Pokaż mi, ile masz w biodrach, a powiem ci, czy masz skłonność do niezobowiązujących przygód - taką propozycję mają dla kobiet naukowcy z Uniwersytetu w Leeds. Wyniki ich badań wskazują, że kobiety o szerokich biodrach są bardziej rozwiązłe, mają przeciętnie większą liczbę partnerów i częściej angażują się w przelotne znajomości. Pisze o tym w najnowszym numerze czasopismo "Archives of Sexual Behavior". Shakira śpiewała już kiedyś, że "biodra nie kłamią", najwyraźniej - miała rację.
Te wnioski to owoc badań 148 kobiet w wieku od 18 do 26 które mierzono i którym zadawano serię pytań o kontakty seksualne, liczbę partnerów, w tym partnerów na jedną noc. Pytano też o wiek, w którym straciły dziewictwo i liczbę partnerów, z którymi były silnie związane emocjonalnie. Okazało się, że na ogólną liczbę partnerów najsilniej wpływała skłonność do przelotnych związków.

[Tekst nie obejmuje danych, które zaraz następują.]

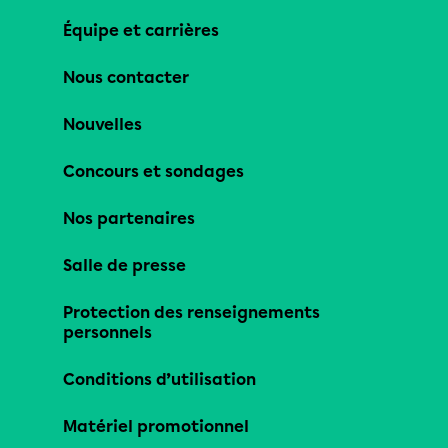
Équipe et carrières
Nous contacter
Nouvelles
Concours et sondages
Nos partenaires
Salle de presse
Protection des renseignements
personnels
Conditions d’utilisation
Matériel promotionnel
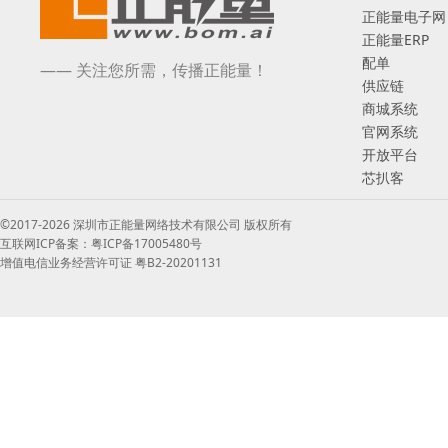
正能量电子网
正能量ERP
配单
—— 关注您所需，传播正能量！
供应链
商城系统
官网系统
开放平台
芯扒客
©2017-2026 深圳市正能量网络技术有限公司 版权所有
互联网ICP备案：粤ICP备17005480号
增值电信业务经营许可证 粤B2-20201131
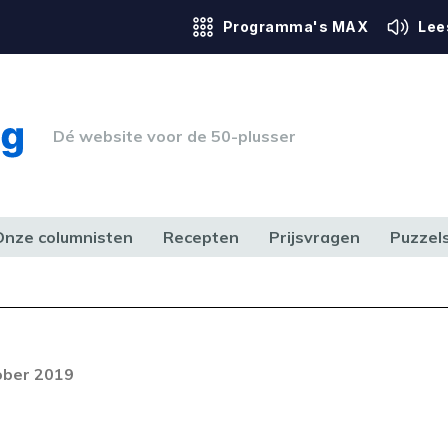
Programma's MAX
Lee
Dé website voor de 50-plusser
Onze columnisten
Recepten
Prijsvragen
Puzzel
ERK & RECHT
GEZONDHEID & SPORT
HUIS, TUIN & HOBBY
MEDIA & 
Foutcode 403
ream is op dit moment niet
ober 2019
t probleem zich blijft voordoen,
 op met onze klantenservice.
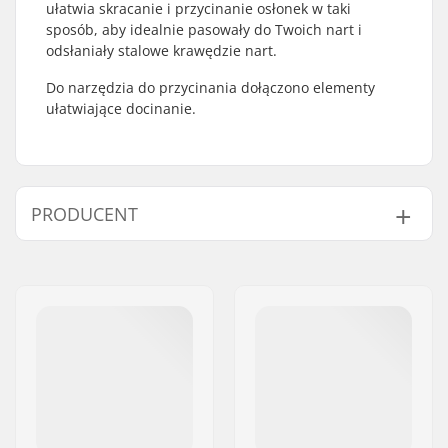
ułatwia skracanie i przycinanie osłonek w taki
sposób, aby idealnie pasowały do Twoich nart i
odsłaniały stalowe krawędzie nart.
Do narzędzia do przycinania dołączono elementy
ułatwiające docinanie.
PRODUCENT
Imię:
Intersurf A/S
Adres:
Formervej 2
Kod pocztowy:
6800
Miasto:
Varde
Kraj:
Dania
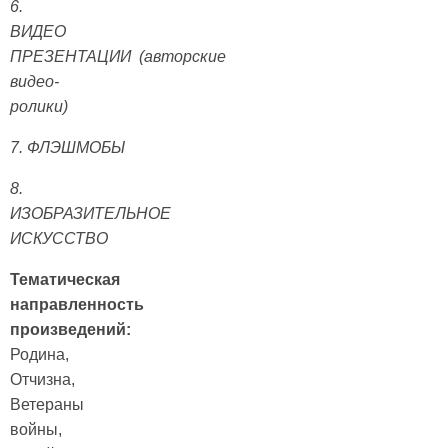
6.
ВИДЕО
ПРЕЗЕНТАЦИИ (авторские
видео-
ролики)
7.
ФЛЭШМОБЫ
8.
ИЗОБРАЗИТЕЛЬНОЕ
ИСКУССТВО
Тематическая
направленность
произведений:
Родина,
Отчизна,
Ветераны
войны,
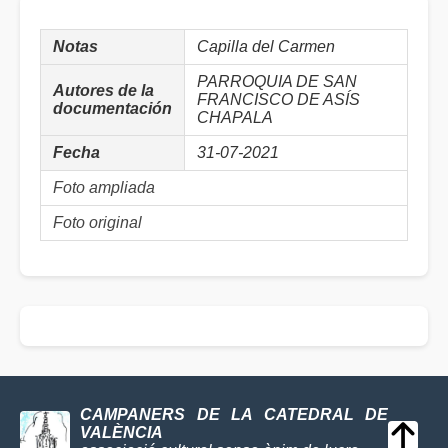
Notas
Capilla del Carmen
PARROQUIA DE SAN
Autores de la
FRANCISCO DE ASÍS
documentación
CHAPALA
Fecha
31-07-2021
Foto ampliada
Foto original
CAMPANERS DE LA CATEDRAL DE
VALÈNCIA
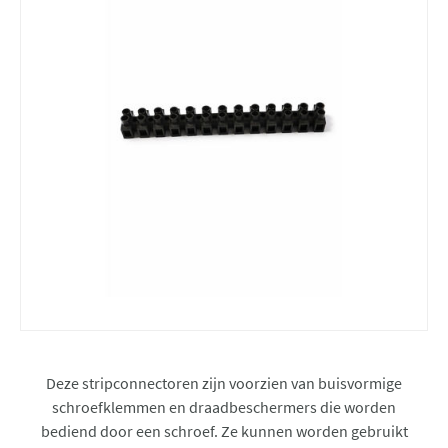
Deze stripconnectoren zijn voorzien van buisvormige
schroefklemmen en draadbeschermers die worden
bediend door een schroef. Ze kunnen worden gebruikt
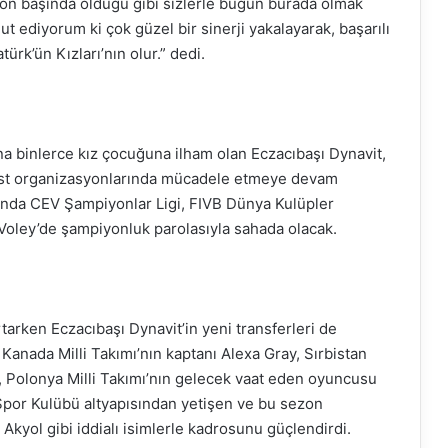
on başında olduğu gibi sizlerle bugün burada olmak
ut ediyorum ki çok güzel bir sinerji yakalayarak, başarılı
ürk’ün Kızları’nın olur.” dedi.
na binlerce kız çocuğuna ilham olan Eczacıbaşı Dynavit,
 üst organizasyonlarında mücadele etmeye devam
nda CEV Şampiyonlar Ligi, FIVB Dünya Kulüpler
Voley’de şampiyonluk parolasıyla sahada olacak.
arken Eczacıbaşı Dynavit’in yeni transferleri de
 Kanada Milli Takımı’nın kaptanı Alexa Gray, Sırbistan
, Polonya Milli Takımı’nın gelecek vaat eden oyuncusu
 Spor Kulübü altyapısından yetişen ve bu sezon
kyol gibi iddialı isimlerle kadrosunu güçlendirdi.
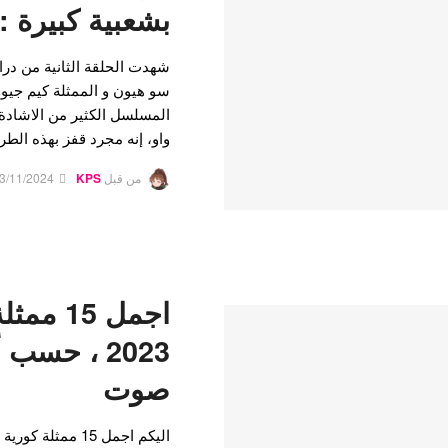
بشعبية كبيرة : 
شهدت الحلقة الثانية من درا
سو هيون و الممثلة كيم جيوو 
المسلسل الكثير من الاشادة 
واو، إنه مجرد قفز بهذه الطري
من قبل
KPS
3/11/2024
اجمل 15 
صوت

Okazało się, że kobiety o biodrach szerszych niż 36 centymetrów miały przeciętnie większą liczbę partnerów, niż te o biodrach poniżej 31 centymetrów szerokości (oczywiście nie należy mylić z obwodem!). W szczególności kobiety, u których co najmniej trzech na czterech partnerów było tylko na jedną noc, były w biodrach o przynajmniej dwa centymetry szersze, niż te bardziej stałe w uczuciach.

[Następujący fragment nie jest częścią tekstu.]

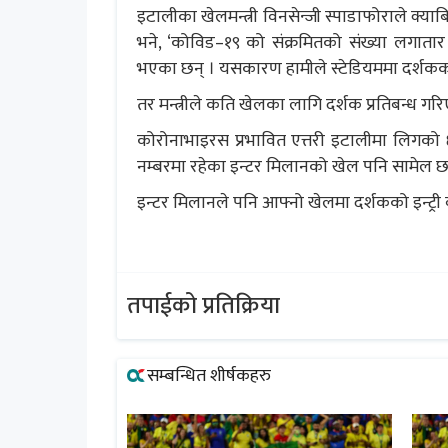
इटालीका खेलमन्त्री विनसेन्जी स्पाडाफोराले क्य
भने, ‘कोविड–१९ को संक्रमितको संख्या लगात
भएका छन् । यसकारण हामीले स्टेडियममा दर्शककाे इन
तर मन्त्रीले कति खेलका लागि दर्शक प्रतिबन्ध गरि
कोरोनाभाइरस प्रभावित एत्तरी इटालीमा लिगको 
नम्बरमा रहेका इन्टर मिलानको खेल पनि सामेल छ
इन्टर मिलानले पनि आफ्नो खेलमा दर्शकको इन्ट्री 
तपाईको प्रतिक्रिया
सम्बन्धित शीर्षकहरु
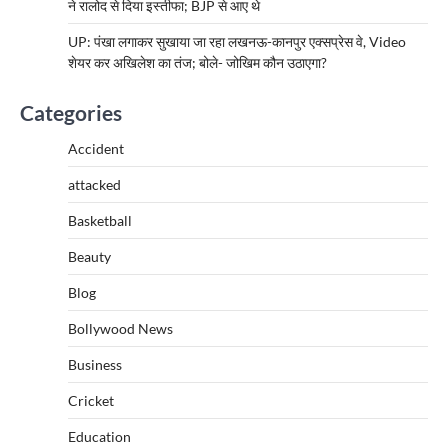
ने रालोद से दिया इस्तीफा; BJP से आए थे
UP: पंखा लगाकर सुखाया जा रहा लखनऊ-कानपुर एक्सप्रेस वे, Video
शेयर कर अखिलेश का तंज; बोले- जोखिम कौन उठाएगा?
Categories
Accident
attacked
Basketball
Beauty
Blog
Bollywood News
Business
Cricket
Education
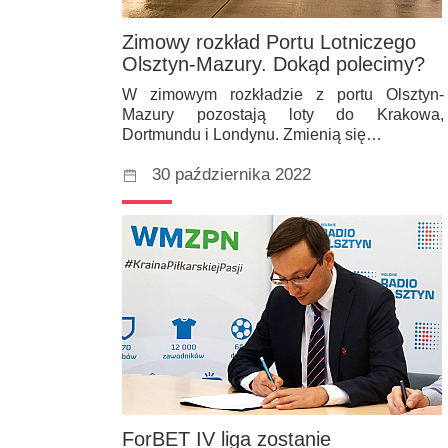
Zimowy rozkład Portu Lotniczego
Olsztyn-Mazury. Dokąd polecimy?
W zimowym rozkładzie z portu Olsztyn-
Mazury pozostają loty do Krakowa,
Dortmundu i Londynu. Zmienią się…
30 października 2022
ForBET IV liga zostanie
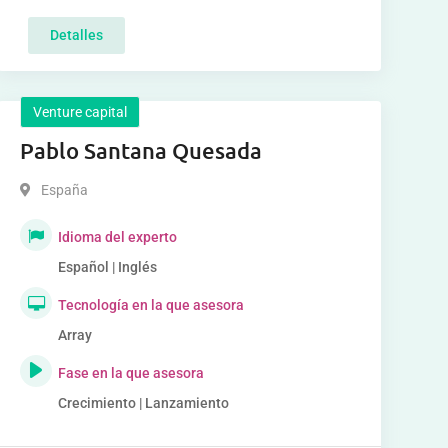
Detalles
Venture capital
Pablo Santana Quesada
España
Idioma del experto
Español | Inglés
Tecnología en la que asesora
Array
Fase en la que asesora
Crecimiento | Lanzamiento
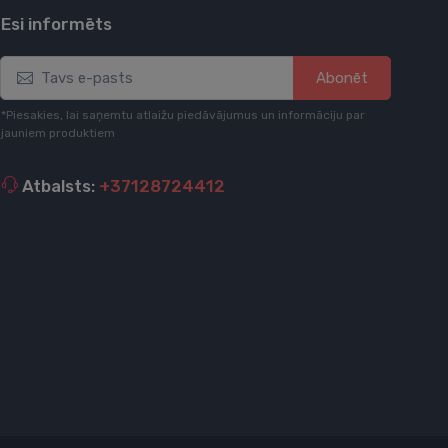
Esi informēts
Abonēt
*Piesakies, lai saņemtu atlaižu piedāvājumus un informāciju par
jauniem produktiem
Atbalsts:
+37128724412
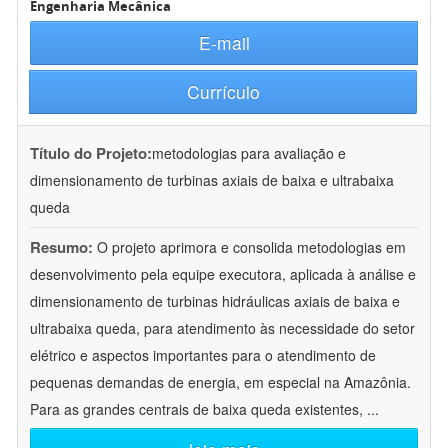
Engenharia Mecânica
E-mail
Currículo
Título do Projeto:
metodologias para avaliação e
dimensionamento de turbinas axiais de baixa e ultrabaixa
queda
Resumo:
O projeto aprimora e consolida metodologias em
desenvolvimento pela equipe executora, aplicada à análise e
dimensionamento de turbinas hidráulicas axiais de baixa e
ultrabaixa queda, para atendimento às necessidade do setor
elétrico e aspectos importantes para o atendimento de
pequenas demandas de energia, em especial na Amazônia.
Para as grandes centrais de baixa queda existentes,
...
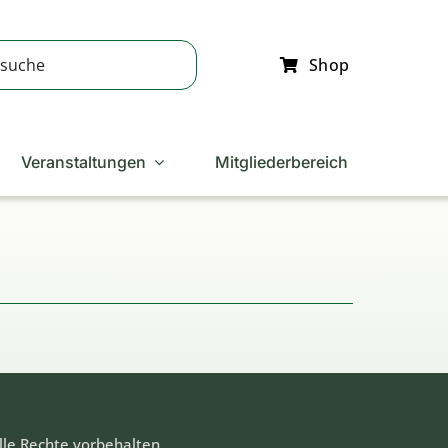
Shop
Veranstaltungen
Mitgliederbereich
lle Rechte vorbehalten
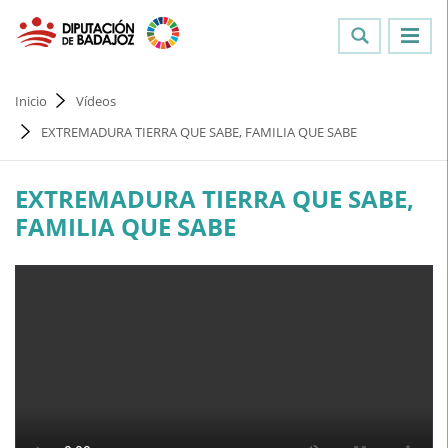
Inicio
Vídeos
EXTREMADURA TIERRA QUE SABE, FAMILIA QUE SABE
EXTREMADURA TIERRA QUE SABE,
FAMILIA QUE SABE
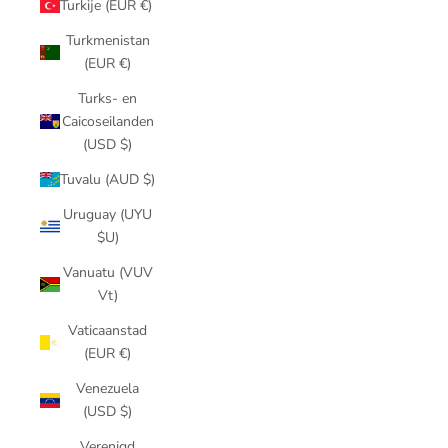
Turkije (EUR €)
Turkmenistan
(EUR €)
Turks- en
Caicoseilanden
(USD $)
Tuvalu (AUD $)
Uruguay (UYU
$U)
Vanuatu (VUV
Vt)
Vaticaanstad
(EUR €)
Venezuela
(USD $)
Verenigd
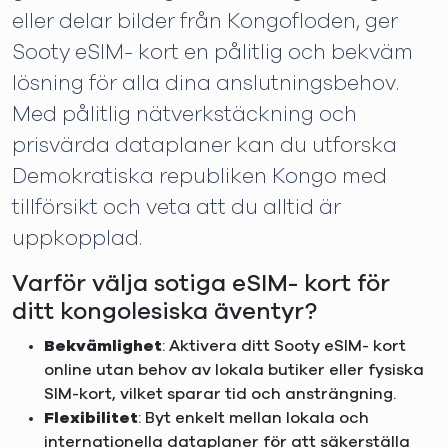
eller delar bilder från Kongofloden, ger
Sooty eSIM- kort en pålitlig och bekväm
lösning för alla dina anslutningsbehov.
Med pålitlig nätverkstäckning och
prisvärda dataplaner kan du utforska
Demokratiska republiken Kongo med
tillförsikt och veta att du alltid är
uppkopplad.
Varför välja sotiga eSIM- kort för
ditt kongolesiska äventyr?
Bekvämlighet
: Aktivera ditt Sooty eSIM- kort
online utan behov av lokala butiker eller fysiska
SIM-kort, vilket sparar tid och ansträngning.
Flexibilitet
: Byt enkelt mellan lokala och
internationella dataplaner för att säkerställa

Autorzy pracy tłumaczą to w dość zaskakujący sposób. Ich zdaniem kobiety o szerszych biodrach łatwiej rodzą dzieci, w związku z czym mniej obawiają się porodu i co za tym idzie niechcianej ciąży, stąd mają większą skłonność do seksualnych przygód. Oczywiście jest jeszcze inna możliwość - panie węższe w biodrach mogą po prostu mniej chętnie się do swej przeszłości przyznawać, ale to... ciężko będzie sprawdzić.